▸ DOCUMENTO DE ORIGEM
CRIME ECONÓMICO: Ministério Público abre 13 inquéritos por dia

Corrupção, branqueamento, fraudes, crimes fiscais e infracções informáticas

O combate à corrupção passou a ocupar parte substancial do discurso político. E a quem se interrogue de onde terá partido a ideia, a resposta está em notícias, em sinais exteriores de inexplicável riqueza e também em estatísticas e relatórios. De Janeiro de 2005 ao final de Outubro de 2006, o Ministério Público abriu mais de oito mil inquéritos relativos a indícios de fraudes, corrupção, branqueamento de capitais, crimes fiscais e infracções de tecnologia informática. A média é de 13 inquéritos por dia, incluindo fins-de-semana, feriados e dias santos. No relatório de segurança interna de 2005 há uma referência, com origem nos Serviços de Informações da República, segundo a qual a criminalidade económica e financeira se «consolidou» em Portugal.


Por João Paulo Guerra, Diário Económico, 13 Novembro 2006


A criminalidade económica e financeira só é visível em sinais exteriores de inexplicável riqueza. Mas este ano, até ao dia 27 de Outubro, segundo dados do Departamento Central de Investigação e Acção Penal (DCIAP), o Ministério Público abriu 3105 inquéritos relativos a indícios de fraudes, corrupção, branqueamento de capitais, crimes fiscais e infracções de tecnologia informática. A estes dados haverá que acrescentar 7342 inquéritos abertos no ano passado. (ver quadro). A Polícia Judiciária, por seu lado e segundo dados divulgados pela Direcção Central de Investigação da Corrupção e Criminalidade Económica e Financeira (DCICCEF), está a investigar 570 inquéritos relativos a indícios de corrupção, a maior parte dos quais na Administração Local (ver quadro).

▸ DADOS FORNECIDOS
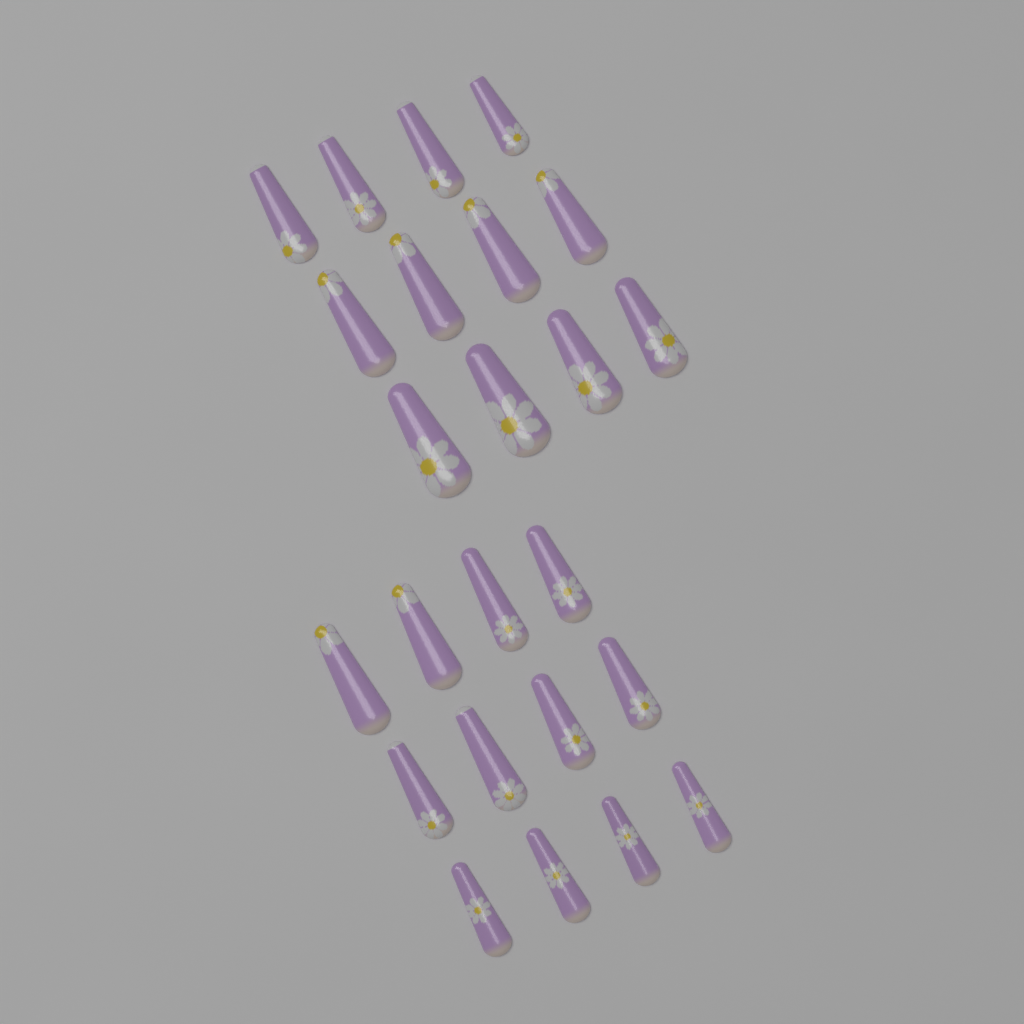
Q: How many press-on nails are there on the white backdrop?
---
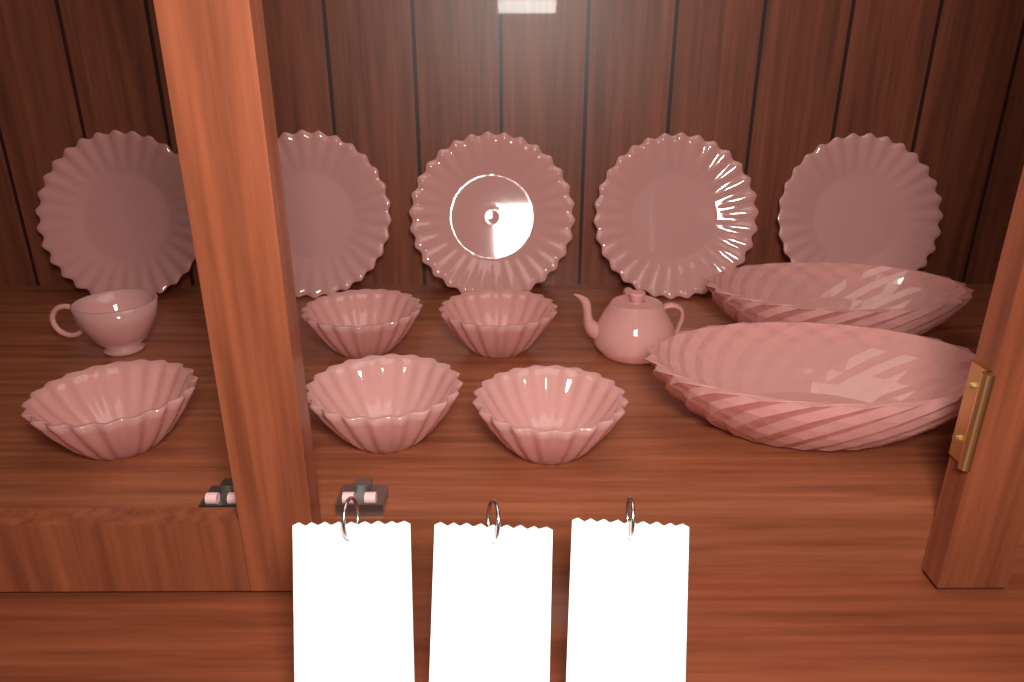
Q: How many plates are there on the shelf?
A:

▸ TAREFAS
1. Segundo a notícia, quantos inquéritos relativos a indícios de corrupção está a Polícia Judiciária a investigar?
2. Na notícia, troque "Polícia Judiciária" por "Polícia de Segurança Pública" e transcreva de novo o trecho que começa nas palavras "A criminalidade económica e financeira só" e termina depois de "Local (ver quadro).".
As linhas não contam para nada aqui.

▸ RESPOSTAS POR ORDEM
1. 570 inquéritos.

2.
A criminalidade económica e financeira só é visível em sinais exteriores de inexplicável riqueza. Mas este ano, até ao dia 27 de Outubro, segundo dados do Departamento Central de Investigação e Acção Penal (DCIAP), o Ministério Público abriu 3105 inquéritos relativos a indícios de fraudes, corrupção, branqueamento de capitais, crimes fiscais e infracções de tecnologia informática. A estes dados haverá que acrescentar 7342 inquéritos abertos no ano passado. (ver quadro). A Polícia de Segurança Pública, por seu lado e segundo dados divulgados pela Direcção Central de Investigação da Corrupção e Criminalidade Económica e Financeira (DCICCEF), está a investigar 570 inquéritos relativos a indícios de corrupção, a maior parte dos quais na Administração Local (ver quadro).